Actually, three highlights are enough for one day. We still have one on our list: There are said to be tunnels in the south of the island, where the residents hid during a war. We don't know any more. Not even in which war. But the information is enough. That's where we want to go. You are on one of the many hiking trails, but even the starting point is difficult to find and the caves are hidden somewhere behind fields and meadows. The rental car has to be back in a few hours.
But with ours (mittlerweile) We manage to cover part of the hiking trail in fully off-road Nissan Micras and start close to the first tunnel. The hiking trail looks like something straight out of a Disney film. We walk along a slope and look down into a green gap between the mountains. In between there are hundreds of years old masonry and aqueducts, which have completely become vegetation. At the end of the path we find a huge waterfall and another way back, this time completely in the valley of the gorge. A final moss-covered tunnel leads us back to the field, where we parked our cars. And we are back at the rental car station just in time.

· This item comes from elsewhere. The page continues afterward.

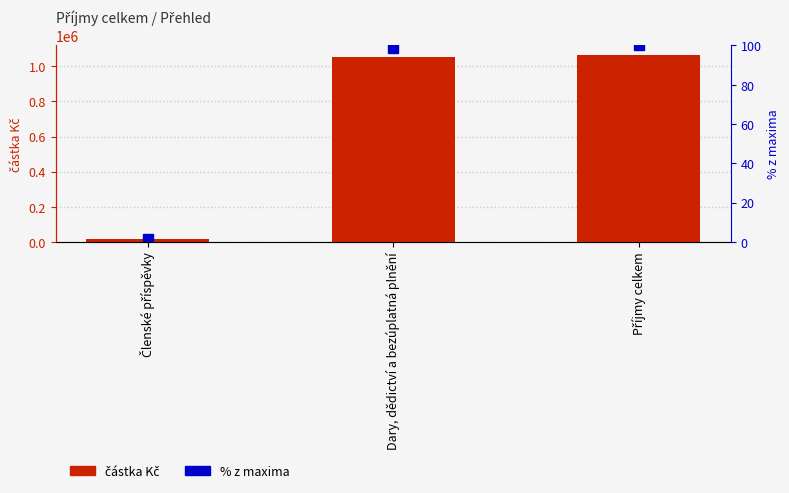

Is it true that částka Kč equals 1842660.1 at Dary, dědictví a bezúplatná plnění?

False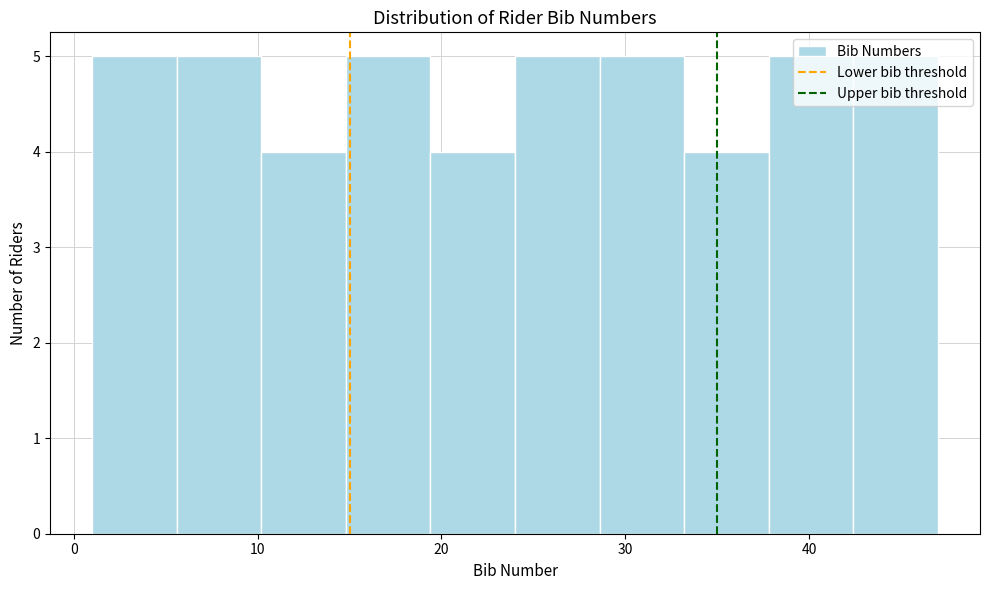

What is the height of the bar covering 1.0 to 5.6 on the x-axis? Neither the bar edges nor the heights are printed on the chart, so give them approximately, as read against the axes.

5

A great vacation with a great crew comes to an end. A great crew? One of the greatest in all these years. We had a lot of fun, to be on the road with you. And in general: The wonderful thing about the boat is actually way too big, to be able to be hosts and bring friends into our lives. Join us on our adventures. It's actually a shame, that this will all come to an end soon. But everything has its time.
But before returning to German country life, love is still good 2500 nautical miles ahead of me. The next stage (1350 NM) I will now take myself to Scotland with one hand. I'm curious, whether I can still do it after all these years.